第一次所得収支黒字は当然、額面通りの円買いを誘発しないだろう。経常黒字が+11兆円しかないのに、「25兆円分は円買いにならない」という事実を差し引けば、経常収支は黒字でも本当の需給は円売りの方が多いという状況は十分考えられる。
現状打開へ直面する変化に注視を
なお、こうして脆弱性を増す経常収支の状況を良い方向に変えていくにはどうしたら良いのか。それは別途紙幅が必要な大きなテーマではあるが、例えば貿易収支改善を企図するならば輸出増のために国内への製造業回帰や対内直接投資の喚起が求められるし、輸入減のためには原発の再稼働が求められるだろう。
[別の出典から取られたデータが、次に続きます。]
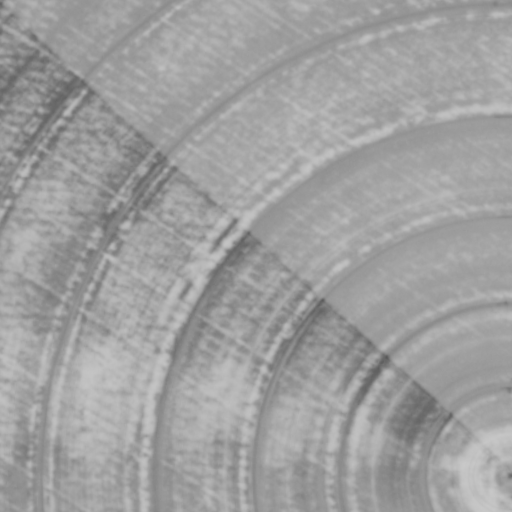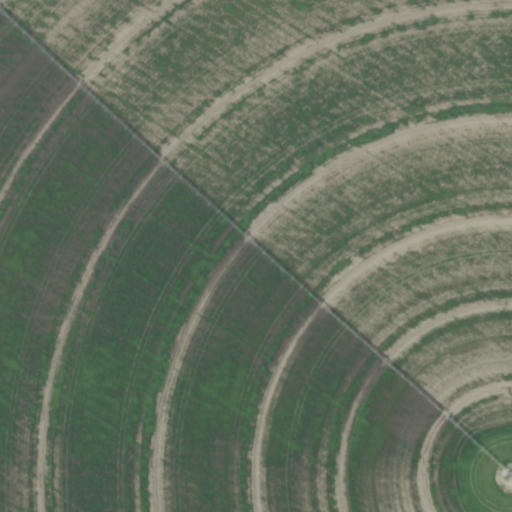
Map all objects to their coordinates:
crop: (256, 256)
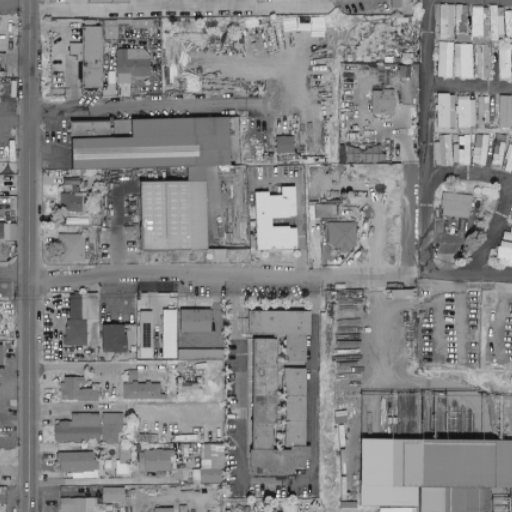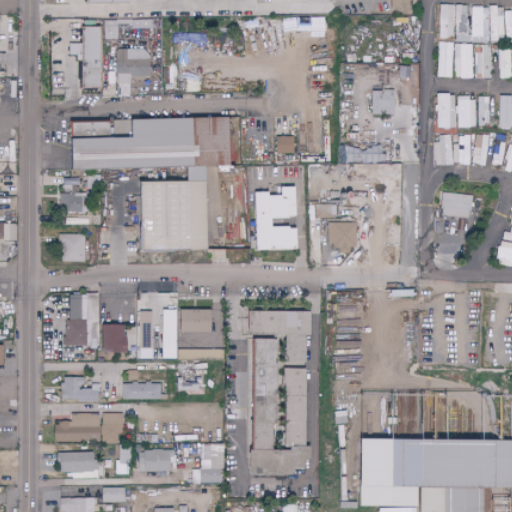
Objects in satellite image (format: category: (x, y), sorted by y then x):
building: (104, 2)
building: (393, 4)
road: (206, 5)
building: (460, 13)
building: (445, 21)
building: (499, 23)
building: (479, 25)
building: (109, 30)
building: (87, 57)
building: (464, 62)
building: (444, 64)
building: (483, 64)
building: (504, 64)
building: (130, 68)
road: (67, 71)
road: (471, 88)
road: (429, 94)
building: (380, 103)
road: (169, 109)
building: (443, 111)
building: (481, 111)
building: (463, 113)
building: (502, 113)
building: (152, 144)
building: (281, 146)
building: (443, 150)
building: (480, 150)
road: (46, 151)
building: (461, 151)
building: (258, 154)
road: (474, 170)
road: (411, 195)
building: (455, 206)
road: (298, 207)
building: (325, 212)
building: (169, 214)
building: (511, 219)
building: (270, 221)
building: (9, 232)
building: (341, 236)
building: (70, 248)
building: (504, 254)
road: (27, 256)
road: (469, 277)
road: (202, 281)
road: (499, 288)
road: (111, 301)
building: (80, 320)
building: (189, 320)
road: (436, 323)
road: (459, 324)
building: (279, 330)
building: (141, 334)
building: (164, 334)
building: (109, 338)
building: (197, 354)
road: (90, 367)
building: (75, 390)
building: (133, 391)
road: (13, 396)
building: (290, 407)
building: (264, 419)
building: (338, 419)
building: (109, 427)
building: (75, 429)
road: (14, 432)
building: (153, 459)
building: (122, 461)
building: (73, 463)
building: (206, 465)
building: (427, 473)
road: (276, 481)
building: (111, 495)
building: (75, 505)
building: (160, 510)
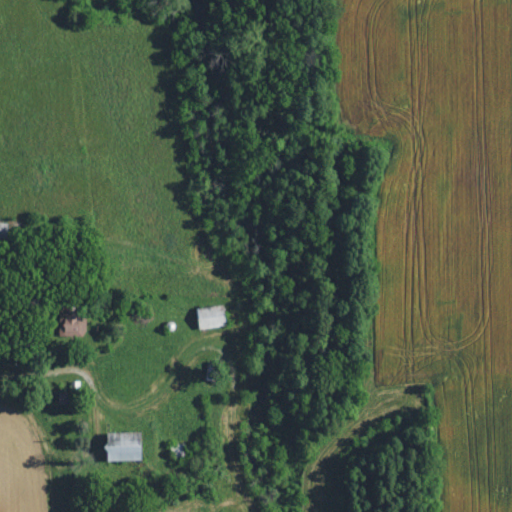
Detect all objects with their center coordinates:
building: (210, 314)
building: (72, 323)
road: (126, 407)
building: (124, 443)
もしくは近年赤字が拡がっているサービス収支はインバウンドの呼び込みで旅行収支黒字を増やしたり、研究開発拠点の誘致で知的財産権等使用料の黒字部分を増やしたりすることで改善させることができる。ほかにも多くの争点はあるだろう。しかし、過去10年余りで日本の経常収支の形が変わってきたように、今後良い方向に変わっていくとしても一朝一夕にはいくまい。現状では、日本が今直面している変化を理解する必要がある。
もちろん、為替の需給環境について、本当の正解を把握するのは不可能である。しかし、経常収支の符号(大きな黒字)だけを見て、円相場の頑健性を語るのが非常に難しい時代に入っているのは間違いないと筆者は考えている。そう考えなければ+11兆円も経常黒字を抱えながら、対ドルで▲30%近くも下落した22年の相場つきは解せない。
日本がこれまでよりも「外貨が入ってこない国」になっている事実は当然、「今までもよりも円安になりやすい(円高になりにくい)国」になっていることを意味している。為替見通しを検討する上で米国の雇用統計や総合指数(CPI)、これらを受けたFRBの利上げ回数や幅などが最も注目されやすいものの、それと同じくらいの目線を持って需給環境の変遷を注視すべき時代になってきているのではないだろうか。